__Problem description__
Name every calendar date given in the Texas and North Carolina mortgage update.

__Passage provided__
::::

Texas Regulatory and North Carolina Legislative Update

Texas Regulatory and North Carolina Legislative Update

The Texas Finance Commission (the “Commission”) recently amended the Residential Mortgage Loan Originator rules governing mortgage loan originators applying for licenses from the Office of Consumer Credit Commissioner (“OCCC”) and promulgated a new rule concerning multiple advance loans.  Both rules are effective September 6, 2012.  The North Carolina legislature recently amended its laws governing the annual assessments of mortgage bankers, mortgage brokers, and mortgage servicers, as well as renewal fees.  The legislature also enacted legislation providing an alternative mortgage satisfaction form and an alternative trustee’s satisfaction of deed of trust and creditor’s release form.  Additionally laws governing broker price opinions and comparative market analyses were enacted, and there were legislative changes related to residential mortgage fraud.  Except as noted, all the North Carolina legislation is effective October 1, 2012.

 

TEXAS RULES

 

7 TAC § 2.104

 

 

The annual renewal fee for a residential mortgage loan originator will not exceed $300 for renewal applications filed with the OCCC.  Annual renewal fees are due to the Nationwide Mortgage Licensing System and Registry by December 31 of each year.

::::

__Data listing__
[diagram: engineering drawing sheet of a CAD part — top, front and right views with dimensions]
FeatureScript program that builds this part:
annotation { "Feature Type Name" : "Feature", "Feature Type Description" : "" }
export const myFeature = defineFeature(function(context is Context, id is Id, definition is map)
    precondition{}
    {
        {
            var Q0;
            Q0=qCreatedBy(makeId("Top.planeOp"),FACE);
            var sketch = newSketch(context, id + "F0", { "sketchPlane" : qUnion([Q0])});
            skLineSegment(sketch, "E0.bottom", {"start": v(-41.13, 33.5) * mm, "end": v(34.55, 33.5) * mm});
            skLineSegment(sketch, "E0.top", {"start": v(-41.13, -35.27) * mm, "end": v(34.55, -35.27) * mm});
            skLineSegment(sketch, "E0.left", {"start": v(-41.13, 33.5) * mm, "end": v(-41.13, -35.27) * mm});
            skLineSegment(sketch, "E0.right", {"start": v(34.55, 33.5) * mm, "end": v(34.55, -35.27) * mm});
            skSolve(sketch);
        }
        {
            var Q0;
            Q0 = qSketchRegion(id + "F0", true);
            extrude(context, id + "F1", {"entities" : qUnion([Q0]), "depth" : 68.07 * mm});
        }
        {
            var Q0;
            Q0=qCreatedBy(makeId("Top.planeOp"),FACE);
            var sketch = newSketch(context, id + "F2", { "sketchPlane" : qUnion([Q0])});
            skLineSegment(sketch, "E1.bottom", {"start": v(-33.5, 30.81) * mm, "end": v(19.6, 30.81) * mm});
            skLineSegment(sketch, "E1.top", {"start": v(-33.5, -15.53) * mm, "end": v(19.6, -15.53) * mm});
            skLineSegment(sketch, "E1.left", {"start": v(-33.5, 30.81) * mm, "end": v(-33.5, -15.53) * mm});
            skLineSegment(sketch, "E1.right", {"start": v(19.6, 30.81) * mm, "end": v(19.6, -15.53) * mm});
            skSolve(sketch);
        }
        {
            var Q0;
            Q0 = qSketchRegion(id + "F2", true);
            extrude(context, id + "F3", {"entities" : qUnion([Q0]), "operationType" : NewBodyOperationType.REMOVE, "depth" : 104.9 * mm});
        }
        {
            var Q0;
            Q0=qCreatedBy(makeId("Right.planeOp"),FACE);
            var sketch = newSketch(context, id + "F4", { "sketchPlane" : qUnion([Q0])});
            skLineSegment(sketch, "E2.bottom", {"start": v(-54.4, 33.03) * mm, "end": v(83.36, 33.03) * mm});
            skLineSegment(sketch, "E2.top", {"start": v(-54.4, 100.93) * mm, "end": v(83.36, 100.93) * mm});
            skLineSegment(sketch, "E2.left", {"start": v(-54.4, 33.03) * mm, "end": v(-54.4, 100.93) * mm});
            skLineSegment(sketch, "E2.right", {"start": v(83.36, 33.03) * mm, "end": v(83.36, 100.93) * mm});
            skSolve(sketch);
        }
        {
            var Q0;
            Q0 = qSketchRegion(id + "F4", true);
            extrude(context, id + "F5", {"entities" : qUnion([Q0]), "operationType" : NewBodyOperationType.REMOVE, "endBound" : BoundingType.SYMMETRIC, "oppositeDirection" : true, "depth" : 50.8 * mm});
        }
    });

::::

__Output below__
September 6, 2012
October 1, 2012
December 31